CS3214 Computer Systems

Project 4 FAQ§

Network Programming FAQ§

Do we need to use the textbook author's RIO package?§

We would like you to use the base code we provide instead, including but not limited to the bufio package we wrote.

Both ours and the RIO package provide an I/O layer on top of sockets that provides two core pieces of functionality: handling short reads and buffering of read data. Handling short reads is a correctness requirement whereas buffering is a performance optimization.

We believe that bufio is superior to RIO because it is (a) designed to be used in a multi-threaded environment where exiting is not option, and (b) because it provides dynamically allocated buffers.

How can I verify that my server responds correctly to HTTP requests?§

Run it under strace.
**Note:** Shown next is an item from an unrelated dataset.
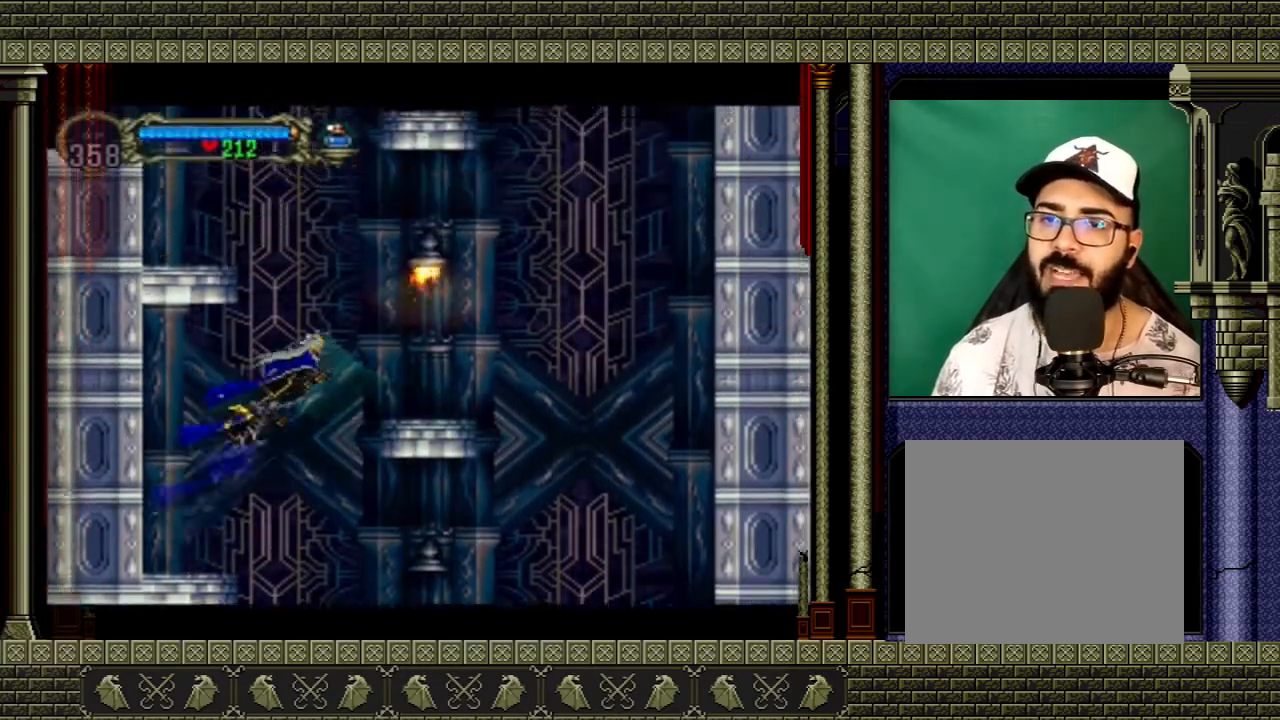
{"buttons": [], "left_stick": "center", "right_stick": "center", "events": [[67, "X", "down"], [267, "A", "up"], [267, "X", "up"], [500, "left_stick", "center"]]}
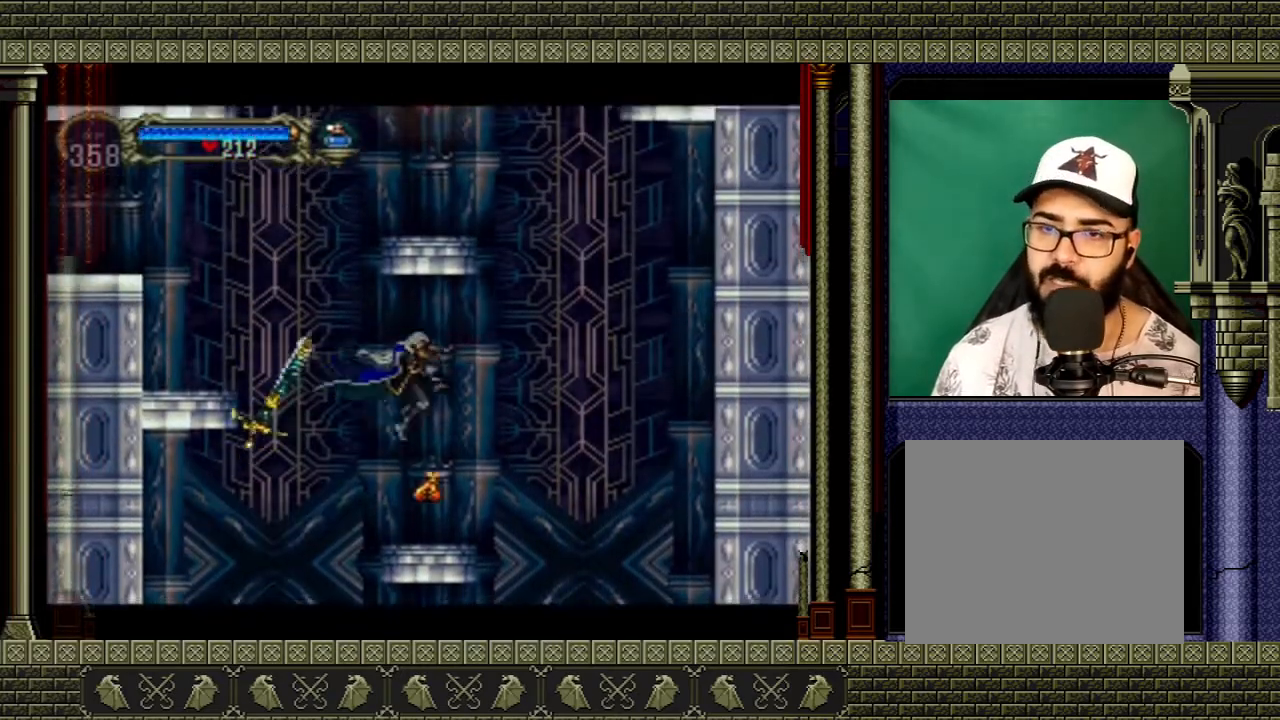
{"buttons": ["A"], "left_stick": "left", "right_stick": "center", "events": [[167, "left_stick", "left"], [367, "A", "down"]]}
You may wish to set '-s 1024' to be able to examine all data written/read, and possibly use '-e' to restrict to '-e network,read,write' or a similar subset of system calls.

How can I verify that my server handles persistent connections correctly?§

A simple trick is to use curl -v and specify the same URL twice, as in this theoretical example:

$ curl -v http://cs3214.cs.vt.edu:9011/loadavg http://cs3214.cs.vt.edu:9011/loadavg
* About to connect() to cs3214.cs.vt.edu port 9011
*   Trying 128.173.41.123... connected
* Connected to cs3214.cs.vt.edu (128.173.41.123) port 9011
...
Connection #0 to host cs3214.cs.vt.edu left intact
* Re-using existing connection! (#0) with host cs3214.cs.vt.edu
...
Connection #0 to host cs3214.cs.vt.edu left intact
* Closing connection #0

Look for the lines shown above, particularly "Re-using existing connection"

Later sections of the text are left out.